Agriculture, fisheries, transportation and warehousing are among the sectors where job losses from automation will be most acute for India’s female workers, says a study
Men could lose roughly up to 44 million jobs to automation in the same period in India, says the study
In a country marked by low female labour force participation, robots, artificial intelligence and other forms of automation could spell further job losses for women.
By 2030, up to 12 million women in India could risk losing their jobs to automation, according to a new study by the McKinsey Global Institute. The study on the future of women at work mapped the impact of automation on occupation among women in 10 countries.
Agriculture, forestry, fishing, transportation and warehousing are among sectors where job losses from automation will be the most acute for India’s female workers. It will require future job seekers to upskill themselves and gain secondary education.
Men could lose roughly up to 44 million jobs to automation in the same period in India, McKinsey noted. The report comes even as joblessness touches a 45-year high and female labour force participation rate remains a low 27%.
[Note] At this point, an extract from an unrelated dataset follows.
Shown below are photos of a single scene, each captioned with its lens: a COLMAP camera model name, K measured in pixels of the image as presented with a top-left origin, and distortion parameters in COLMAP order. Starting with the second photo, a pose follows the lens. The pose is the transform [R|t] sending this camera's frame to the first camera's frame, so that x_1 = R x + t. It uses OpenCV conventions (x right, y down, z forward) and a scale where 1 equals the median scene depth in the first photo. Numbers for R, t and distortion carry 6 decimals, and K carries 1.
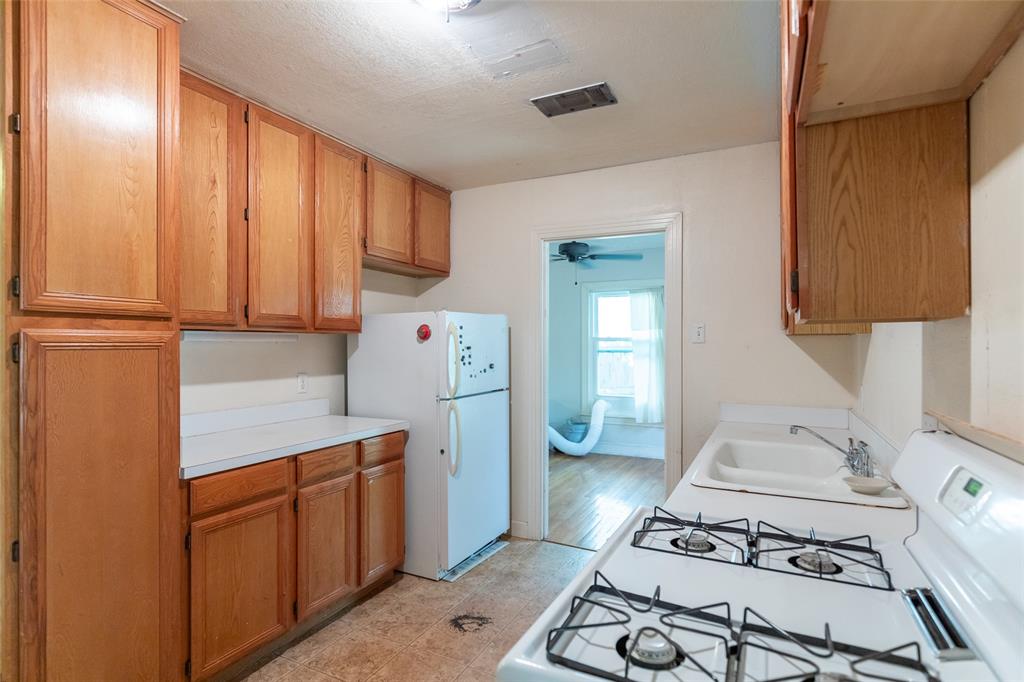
lens RADIAL K [[524.9, 0, 507.5], [0, 524.9, 343.2], [0, 0, 1]] dist [-0.000105, 0.000066]
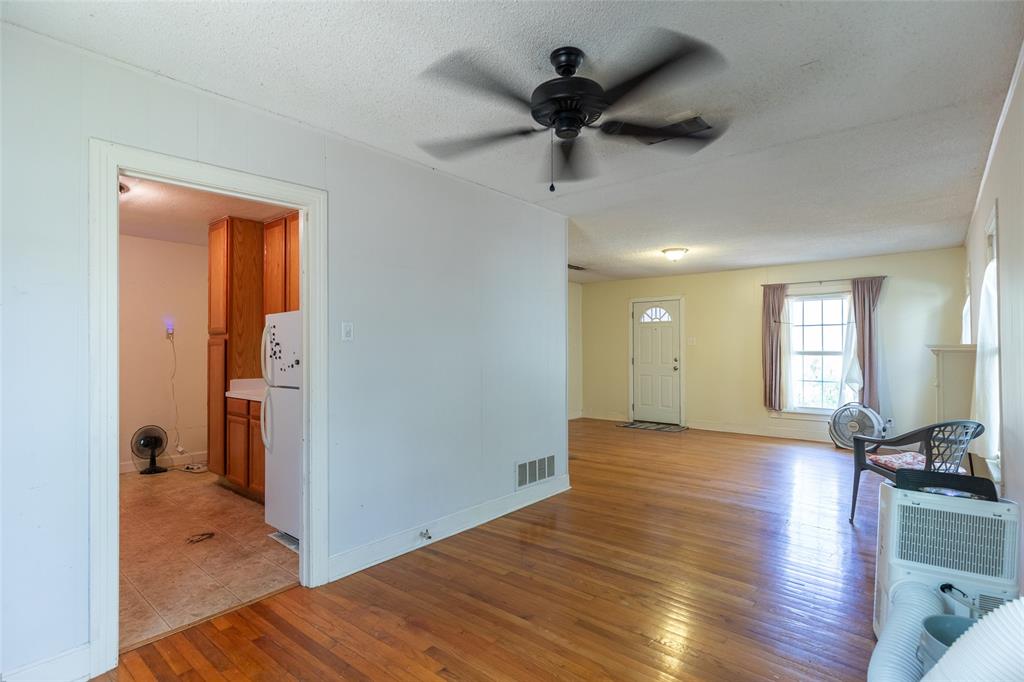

Automation has become a threat to workers around the globe, especially in economies that rely heavily on manual labour in manufacturing and services. Worried, companies and governments of the world over are upskilling employees and finding means to prevent workers from being made redundant by robots and artificial intelligence.
McKinsey’s research covers six mature economies— Canada, France, Germany, Japan, the UK and US—and four emerging economies of China, India, Mexico and South Africa.
Between them, these 10 countries account for half of the world’s population and 60% of global GDP. But by 2030, an average of 20% of working women or 107 million female workers in these 10 countries could lose their jobs to automation.
“The spread of automation could potentially displace millions of female workers from their current jobs, and many others will need to make radical changes in the way they work. At the same time, shifting population dynamics and growing incomes will drive increased demand for certain jobs," McKinsey noted.
However, McKinsey added that emerging economies could experience much lower levels of automation by 2030 relative to the size of their employed population than mature economies.
However, as more jobs are lost, McKinsey also predicts the creation of new jobs, especially in sectors such as manufacturing and construction in India.
By 2030, India will also add an additional 23 million jobs for its female workforce and 91 million for men, the report added. But the threat to jobs will persist.
Globally, McKinsey noted that women in the services sector globally are at risk of losing jobs the most. However, in India, women largely employed in agriculture sector—that employs over two thirds of India’s workforce—face higher risks of job losses.
Agriculture accounts for over 60% of the country’s female working population. As a result, “losses in this occupational category—subsistence agriculture—could account for 28% of jobs lost by women, compared with 16% of jobs lost by men," McKinsey noted.
Four million women employed in agriculture, fisheries and forestry could risk their jobs; in craft and related trade work, job losses for women could be three million, and two million in elementary occupations. Interestingly, most new jobs for women will emerge in manufacturing, followed by construction and healthcare as the contribution of agriculture shrinks.
A shifting job landscape also implies newer jobs being created that will require newer skill sets. Such “transitioning" jobs, as McKinsey calls them, will require women to move into higher-skilled roles.
In India, 1 million to 11 million women will need to transition between their occupation, especially moving from farm to non-farm occupations, said Anu Madgavkar, partner, McKinsey Global Institute.